Text-based design files:
============

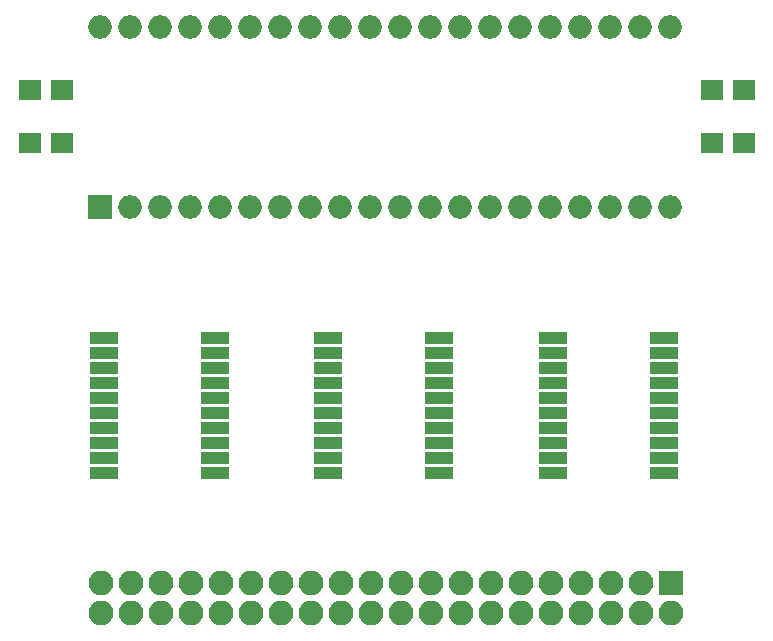
<source format=gbr>
G04 #@! TF.FileFunction,Soldermask,Top*
%FSLAX46Y46*%
G04 Gerber Fmt 4.6, Leading zero omitted, Abs format (unit mm)*
G04 Created by KiCad (PCBNEW 4.0.7) date 03/01/18 16:16:53*
%MOMM*%
%LPD*%
G01*
G04 APERTURE LIST*
%ADD10C,0.100000*%
%ADD11R,2.000000X2.000000*%
%ADD12O,2.000000X2.000000*%
%ADD13R,2.100000X2.100000*%
%ADD14O,2.100000X2.100000*%
%ADD15R,2.350000X1.000000*%
%ADD16R,1.900000X1.700000*%
G04 APERTURE END LIST*
D10*
D11*
X101092000Y-81026000D03*
D12*
X149352000Y-65786000D03*
X103632000Y-81026000D03*
X146812000Y-65786000D03*
X106172000Y-81026000D03*
X144272000Y-65786000D03*
X108712000Y-81026000D03*
X141732000Y-65786000D03*
X111252000Y-81026000D03*
X139192000Y-65786000D03*
X113792000Y-81026000D03*
X136652000Y-65786000D03*
X116332000Y-81026000D03*
X134112000Y-65786000D03*
X118872000Y-81026000D03*
X131572000Y-65786000D03*
X121412000Y-81026000D03*
X129032000Y-65786000D03*
X123952000Y-81026000D03*
X126492000Y-65786000D03*
X126492000Y-81026000D03*
X123952000Y-65786000D03*
X129032000Y-81026000D03*
X121412000Y-65786000D03*
X131572000Y-81026000D03*
X118872000Y-65786000D03*
X134112000Y-81026000D03*
X116332000Y-65786000D03*
X136652000Y-81026000D03*
X113792000Y-65786000D03*
X139192000Y-81026000D03*
X111252000Y-65786000D03*
X141732000Y-81026000D03*
X108712000Y-65786000D03*
X144272000Y-81026000D03*
X106172000Y-65786000D03*
X146812000Y-81026000D03*
X103632000Y-65786000D03*
X149352000Y-81026000D03*
X101092000Y-65786000D03*
D13*
X149454000Y-112878000D03*
D14*
X149454000Y-115418000D03*
X146914000Y-112878000D03*
X146914000Y-115418000D03*
X144374000Y-112878000D03*
X144374000Y-115418000D03*
X141834000Y-112878000D03*
X141834000Y-115418000D03*
X139294000Y-112878000D03*
X139294000Y-115418000D03*
X136754000Y-112878000D03*
X136754000Y-115418000D03*
X134214000Y-112878000D03*
X134214000Y-115418000D03*
X131674000Y-112878000D03*
X131674000Y-115418000D03*
X129134000Y-112878000D03*
X129134000Y-115418000D03*
X126594000Y-112878000D03*
X126594000Y-115418000D03*
X124054000Y-112878000D03*
X124054000Y-115418000D03*
X121514000Y-112878000D03*
X121514000Y-115418000D03*
X118974000Y-112878000D03*
X118974000Y-115418000D03*
X116434000Y-112878000D03*
X116434000Y-115418000D03*
X113894000Y-112878000D03*
X113894000Y-115418000D03*
X111354000Y-112878000D03*
X111354000Y-115418000D03*
X108814000Y-112878000D03*
X108814000Y-115418000D03*
X106274000Y-112878000D03*
X106274000Y-115418000D03*
X103734000Y-112878000D03*
X103734000Y-115418000D03*
X101194000Y-112878000D03*
X101194000Y-115418000D03*
D15*
X139445000Y-92075000D03*
X139445000Y-93345000D03*
X139445000Y-94615000D03*
X139445000Y-95885000D03*
X139445000Y-97155000D03*
X139445000Y-98425000D03*
X139445000Y-99695000D03*
X139445000Y-100965000D03*
X139445000Y-102235000D03*
X139445000Y-103505000D03*
X148845000Y-103505000D03*
X148845000Y-102235000D03*
X148845000Y-100965000D03*
X148845000Y-99695000D03*
X148845000Y-98425000D03*
X148845000Y-97155000D03*
X148845000Y-95885000D03*
X148845000Y-94615000D03*
X148845000Y-93345000D03*
X148845000Y-92075000D03*
X101472000Y-92075000D03*
X101472000Y-93345000D03*
X101472000Y-94615000D03*
X101472000Y-95885000D03*
X101472000Y-97155000D03*
X101472000Y-98425000D03*
X101472000Y-99695000D03*
X101472000Y-100965000D03*
X101472000Y-102235000D03*
X101472000Y-103505000D03*
X110872000Y-103505000D03*
X110872000Y-102235000D03*
X110872000Y-100965000D03*
X110872000Y-99695000D03*
X110872000Y-98425000D03*
X110872000Y-97155000D03*
X110872000Y-95885000D03*
X110872000Y-94615000D03*
X110872000Y-93345000D03*
X110872000Y-92075000D03*
X120395000Y-92075000D03*
X120395000Y-93345000D03*
X120395000Y-94615000D03*
X120395000Y-95885000D03*
X120395000Y-97155000D03*
X120395000Y-98425000D03*
X120395000Y-99695000D03*
X120395000Y-100965000D03*
X120395000Y-102235000D03*
X120395000Y-103505000D03*
X129795000Y-103505000D03*
X129795000Y-102235000D03*
X129795000Y-100965000D03*
X129795000Y-99695000D03*
X129795000Y-98425000D03*
X129795000Y-97155000D03*
X129795000Y-95885000D03*
X129795000Y-94615000D03*
X129795000Y-93345000D03*
X129795000Y-92075000D03*
D16*
X97870000Y-75565000D03*
X95170000Y-75565000D03*
X97870000Y-71120000D03*
X95170000Y-71120000D03*
X152955000Y-75565000D03*
X155655000Y-75565000D03*
X152955000Y-71120000D03*
X155655000Y-71120000D03*
M02*

</source>
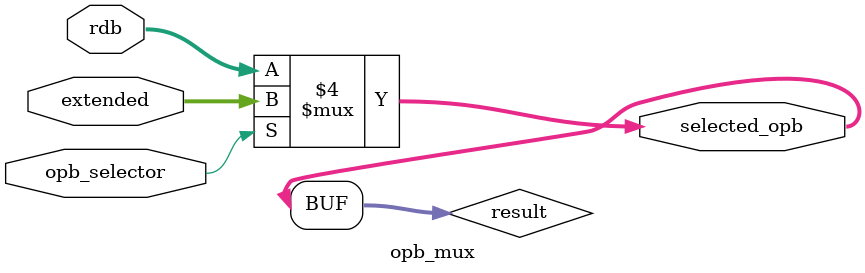
<source format=sv>
/**
 * Mux to select ALU operand B.
 *
 * Parameters:
 *     N            - number of bits.
 *
 * Inputs:
 *     rdb          - read data from source register B.
 *     extended     - extended value.
 *     opb_selector - ALU operand B to be selected.
 *
 * Outputs:
 *     selected_opb - selected operand B.
 *
 */
module opb_mux #(parameter N=32)
				   (input  logic [N-1:0] rdb, extended,
					 input  logic         opb_selector,
				    output logic [N-1:0] selected_opb);

	// Var to save result
	logic [N-1:0] result;
	
	always_comb begin
		if (opb_selector == 1'b0) begin
			result <= rdb;
		end
		else begin
		   result <= extended;
		end
	end

	assign selected_opb = result;

endmodule // opb_mux

</source>
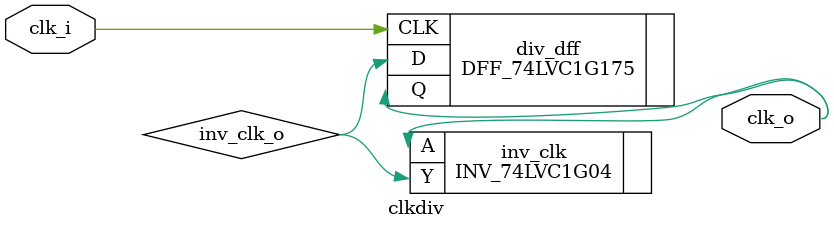
<source format=v>

module clkdiv (
  input  wire clk_i,
  output wire clk_o
);
  wire inv_clk_o;

  DFF_74LVC1G175 div_dff (
    .CLK ( clk_i     ),
    .D   ( inv_clk_o ),
    .Q   ( clk_o     )
  );

  INV_74LVC1G04 inv_clk (
    .A ( clk_o     ),
    .Y ( inv_clk_o )
  );

endmodule

</source>
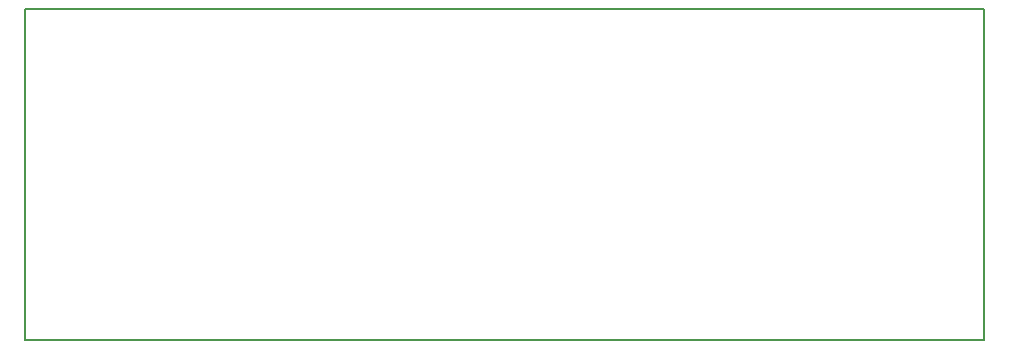
<source format=gbo>
G04 MADE WITH FRITZING*
G04 WWW.FRITZING.ORG*
G04 DOUBLE SIDED*
G04 HOLES PLATED*
G04 CONTOUR ON CENTER OF CONTOUR VECTOR*
%ASAXBY*%
%FSLAX23Y23*%
%MOIN*%
%OFA0B0*%
%SFA1.0B1.0*%
%ADD10R,3.205070X1.111990X3.189070X1.095990*%
%ADD11C,0.008000*%
%LNSILK0*%
G90*
G70*
G54D11*
X4Y1108D02*
X3201Y1108D01*
X3201Y4D01*
X4Y4D01*
X4Y1108D01*
D02*
G04 End of Silk0*
M02*
</source>
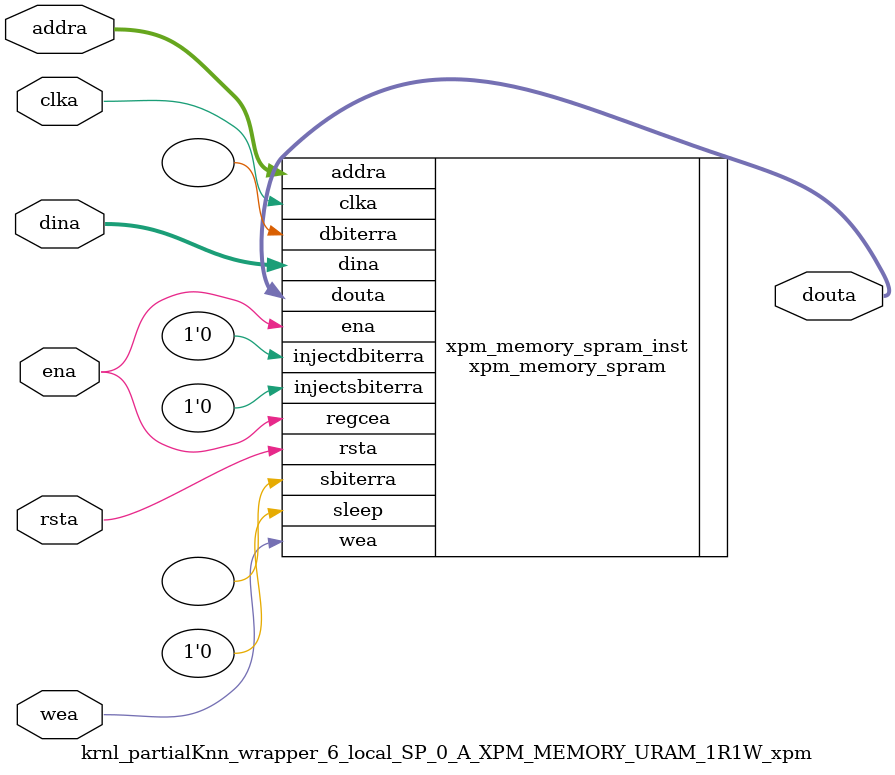
<source format=v>
`timescale 1 ns / 1 ps
module krnl_partialKnn_wrapper_6_local_SP_0_A_XPM_MEMORY_URAM_1R1W_xpm # (
  // Common module parameters
  parameter integer                 MEMORY_SIZE        = 524288,
  parameter                         MEMORY_PRIMITIVE   = "ultra",
  parameter                         ECC_MODE           = "no_ecc",
  parameter                         MEMORY_INIT_FILE   = "none",
  parameter                         WAKEUP_TIME        = "disable_sleep",
  parameter integer                 MESSAGE_CONTROL    = 0,
  // Port A module parameters
  parameter integer                 WRITE_DATA_WIDTH_A = 256,
  parameter integer                 READ_DATA_WIDTH_A  = WRITE_DATA_WIDTH_A,
  parameter integer                 BYTE_WRITE_WIDTH_A = WRITE_DATA_WIDTH_A,
  parameter integer                 ADDR_WIDTH_A       = 11,
  parameter                         READ_RESET_VALUE_A = "0",
  parameter integer                 READ_LATENCY_A     = 1,
  parameter                         WRITE_MODE_A       = "read_first"
) (
  // Port A module ports
  input  wire                                               clka,
  input  wire                                               rsta,
  input  wire                                               ena,
  input  wire [(WRITE_DATA_WIDTH_A/BYTE_WRITE_WIDTH_A)-1:0] wea,
  input  wire [ADDR_WIDTH_A-1:0]                            addra,
  input  wire [WRITE_DATA_WIDTH_A-1:0]                      dina,
  output wire [READ_DATA_WIDTH_A-1:0]                       douta
);
// Set parameter values and connect ports to instantiate an XPM_MEMORY single port RAM configuration
xpm_memory_spram # (
  // Common module parameters
  .MEMORY_SIZE        (MEMORY_SIZE),   //positive integer
  .MEMORY_PRIMITIVE   (MEMORY_PRIMITIVE),      //string; "auto", "distributed", "block" or "ultra";
  .ECC_MODE           (ECC_MODE),      //do not change
  .MEMORY_INIT_FILE   (MEMORY_INIT_FILE), //string; "none" or "<filename>.mem" 
  .MEMORY_INIT_PARAM  (""), //string;
  .WAKEUP_TIME        (WAKEUP_TIME),      //string; "disable_sleep" or "use_sleep_pin"
  .MESSAGE_CONTROL    (MESSAGE_CONTROL),      //do not change
  // Port A module parameters
  .WRITE_DATA_WIDTH_A (WRITE_DATA_WIDTH_A),     //positive integer
  .READ_DATA_WIDTH_A  (READ_DATA_WIDTH_A),     //positive integer
  .BYTE_WRITE_WIDTH_A (BYTE_WRITE_WIDTH_A),     //integer; 8, 9, or WRITE_DATA_WIDTH_A value
  .ADDR_WIDTH_A       (ADDR_WIDTH_A),      //positive integer
  .READ_RESET_VALUE_A (READ_RESET_VALUE_A),  //string
  .READ_LATENCY_A     (READ_LATENCY_A),      //non-negative integer
  .WRITE_MODE_A       (WRITE_MODE_A)       //string; "write_first", "read_first", "no_change"
) xpm_memory_spram_inst (
  // Common module ports
  .sleep          (1'b0),  //do not change
  // Port A module ports
  .clka           (clka),
  .rsta           (rsta),
  .ena            (ena),
  .regcea         (ena),
  .wea            (wea),
  .addra          (addra),
  .dina           (dina),
  .injectsbiterra (1'b0),  //do not change
  .injectdbiterra (1'b0),  //do not change
  .douta          (douta),
  .sbiterra       (),      //do not change
  .dbiterra       ()       //do not change
);
endmodule
</source>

============

- _TASK GOAL_
In the data above, find each line that has the word "result" and copy it out.

- _ANSWER TO THIS TASK_
	// Var to save result
	logic [N-1:0] result;
			result <= rdb;
		   result <= extended;
	assign selected_opb = result;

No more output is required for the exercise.